Acordar com boca seca e dor de cabeça pode parecer apenas efeito de uma noite mal dormida, mas também pode indicar pausas na respiração durante o sono. Quando há ronco alto, engasgos noturnos ou sonolência durante o dia, a suspeita de apneia sono merece avaliação, mesmo que a principal queixa pareça ser insônia.
Por que o ronco muda a investigação
O ronco acontece quando o ar passa com dificuldade pelas vias respiratórias durante o sono. Em algumas pessoas, essa obstrução é intensa o bastante para causar pausas respiratórias, queda da oxigenação e microdespertares repetidos.
Segundo a Mayo Clinic, a apneia do sono pode causar ronco alto, pausas respiratórias observadas por outra pessoa, despertar com boca seca, dor de cabeça pela manhã, insônia, sonolência diurna, irritabilidade e dificuldade de concentração.
Sinais que apontam para apneia do sono
A insônia pode existir junto com a apneia, mas alguns sinais mostram que o problema pode não ser apenas dificuldade para dormir. O padrão costuma envolver sono fragmentado e sensação de descanso insuficiente.

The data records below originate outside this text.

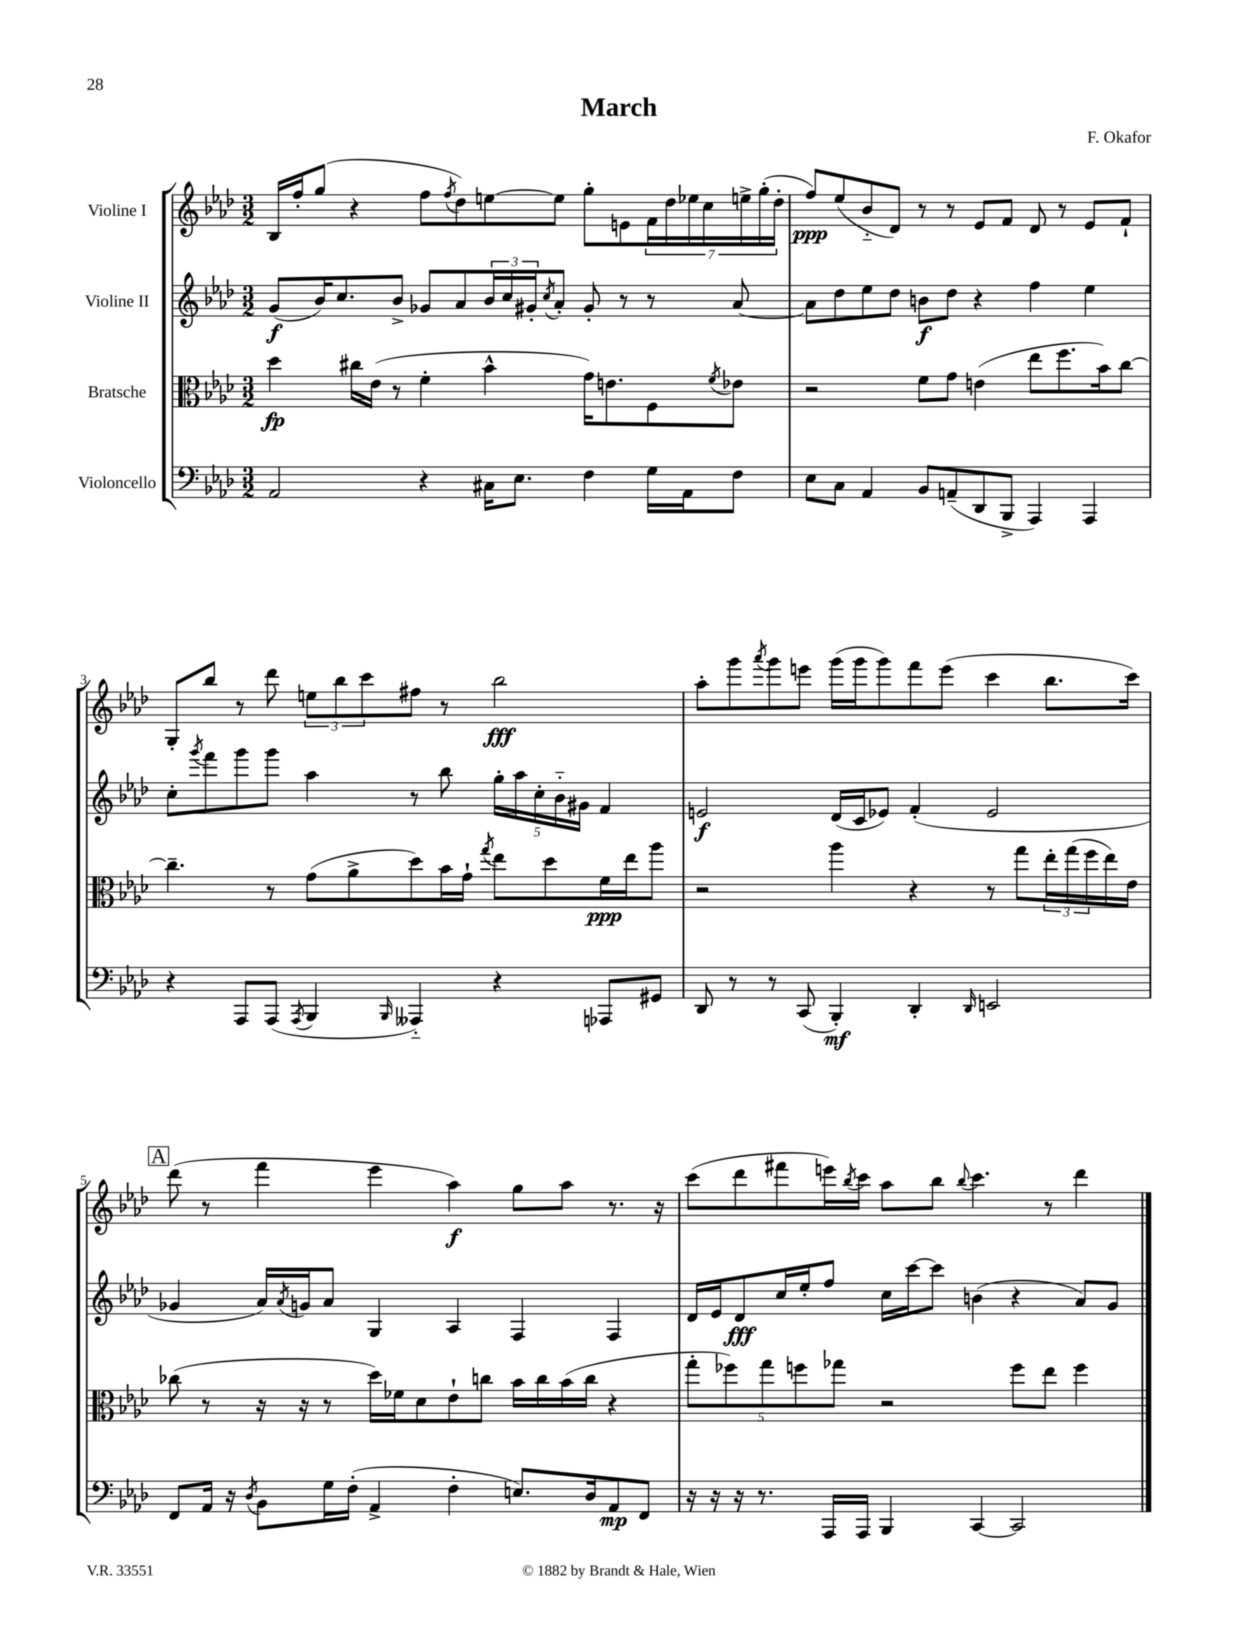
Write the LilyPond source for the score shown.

\header { title = "March" composer = "F. Okafor" }
<<
\new StaffGroup <<
\new Staff = "s0" \with { instrumentName = "Violine I" } {
    \clef treble \key aes \major \numericTimeSignature \time 3/2
    bes16 f''16-. g''8( r4 f''8 \acciaccatura { f''8 } des''8) e''8~ e''8 g''8-. e'8 \tuplet 7/4 { f'16 des''16 ees''16 c''16 e''16-> g''16-.( des''16-. } |
    f''8\ppp) ees''8( bes'8-_ des'8) r8 r8 ees'8 f'8 des'8 r8 ees'8 f'8-! |
    g8-. bes''8 r8 des'''8 \tuplet 3/2 { e''8 bes''8 c'''8 } fis''8 r8 bes''2\fff |
    aes''8-. g'''8 \acciaccatura { aes'''8 } g'''8 e'''8 g'''16( g'''16 g'''8) f'''8 e'''8( c'''4 bes''8. c'''16) |
    \mark \markup { \box "A" } des'''8( r8 f'''4 ees'''4 aes''4\f) g''8 aes''8 r8. r16 |
    c'''8( des'''8 fis'''8 e'''16) \acciaccatura { bes''8 } c'''16 aes''8 bes''8 \appoggiatura { bes''8 } c'''4. r8 des'''4 \bar "|." |
}
\new Staff = "s1" \with { instrumentName = "Violine II" } {
    \clef treble \key aes \major \numericTimeSignature \time 3/2
    g'8\f( bes'16) c''8. bes'8-> ges'8 aes'8 \tuplet 3/2 { bes'16 c''16 gis'16-. } \acciaccatura { c''8 } aes'8-. gis'8-. r8 r8 aes'8~ |
    aes'8 des''8 ees''8 des''8 b'8\f des''8 r4 f''4 ees''4 |
    c''8-. \acciaccatura { g'''8 } f'''8 g'''8 g'''8 aes''4 r8 bes''8 \tuplet 5/4 { g''16-. aes''16 c''16-. bes'16-_ gis'16 } f'4 |
    e'2\f des'16( c'16 ees'8) f'4-.( ees'2 |
    \mark \markup { \box "A" } ges'4 aes'16) \acciaccatura { aes'8 } g'16 aes'8 g4 aes4 f4 f4 |
    des'16 ees'16 des'8\fff c''16 ees''16-. f''8 c''16 c'''16~ c'''8 b'4( r4 aes'8) g'8 \bar "|." |
}
\new Staff = "s2" \with { instrumentName = "Bratsche" } {
    \clef alto \key aes \major \numericTimeSignature \time 3/2
    des''4\fp cis''16 ees'16( r8 f'4-. bes'4-^ g'16) e'8. f8 \acciaccatura { f'8 } ees'8 |
    r2 f'8 g'8 e'4( ees''8 f''8. bes'16) c''8~ |
    c''4.-- r8 g'8( aes'8-> des''8) bes'16 g'16-! \acciaccatura { g''8 } ees''8 des''8 f'16\ppp ees''16 aes''8 |
    r2 aes''4 r4 r8 g''8 \tuplet 3/2 { ees''16-. g''16( f''16 } ees''16) ees'16 |
    \mark \markup { \box "A" } ces''8( r8 r16 r16 r8 des''16) fes'16 des'8 ees'8-! c''8 bes'16 c''16 bes'16( c''16 r4 |
    \tuplet 5/4 { g''8-. fes''8) g''8 f''8 ges''8 } r2 f''8 ees''8 f''4 \bar "|." |
}
\new Staff = "s3" \with { instrumentName = "Violoncello" } {
    \clef bass \key aes \major \numericTimeSignature \time 3/2
    aes,2 r4 cis16 ees8. f4 g16 aes,16 f8 |
    ees8 c8 aes,4 bes,8 a,8--( des,8 bes,,8-> aes,,4) aes,,4 |
    r4 aes,,8 aes,,8( \acciaccatura { aes,,8 } bes,,4 \grace { bes,,16 } aeses,,4-_) r4 aes,,8 gis,8 |
    des,8 r8 r8 c,8( bes,,4-.\mf) des,4-. \grace { des,16 } e,2 |
    \mark \markup { \box "A" } f,8 aes,16 r16 \acciaccatura { des8 } bes,8 g16 f16-.( aes,4-> f4-. e8.) des16 aes,8\mp f,8 |
    r16 r16 r16 r8. aes,,16 aes,,16 bes,,4 c,4~ c,2 \bar "|." |
}
>>
>>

- Ronco alto, frequente ou interrompido por silêncios;
- Engasgos, sufocamento ou pausas na respiração durante a noite;
- Boca seca ao acordar ou dor de garganta pela manhã;
- Dor de cabeça matinal, principalmente ao despertar;
- Sonolência, cansaço ou cochilos durante o dia;
- Irritabilidade, esquecimentos ou dificuldade de foco.

O que diz um estudo científico
O estudo observacional Improvement of morning headache in adults with obstructive sleep apnea after positive airway pressure therapy, publicado na Scientific Reports, avaliou adultos com apneia obstrutiva do sono e dor de cabeça matinal antes e depois do tratamento com pressão positiva nas vias aéreas.
A pesquisa mostrou melhora importante da dor de cabeça após 3 meses de tratamento, com redução da prevalência de 53,4% para 16,4%. Esse achado reforça que a dor ao acordar pode estar ligada ao sono respiratório ruim, e não apenas a estresse, bruxismo ou noites curtas.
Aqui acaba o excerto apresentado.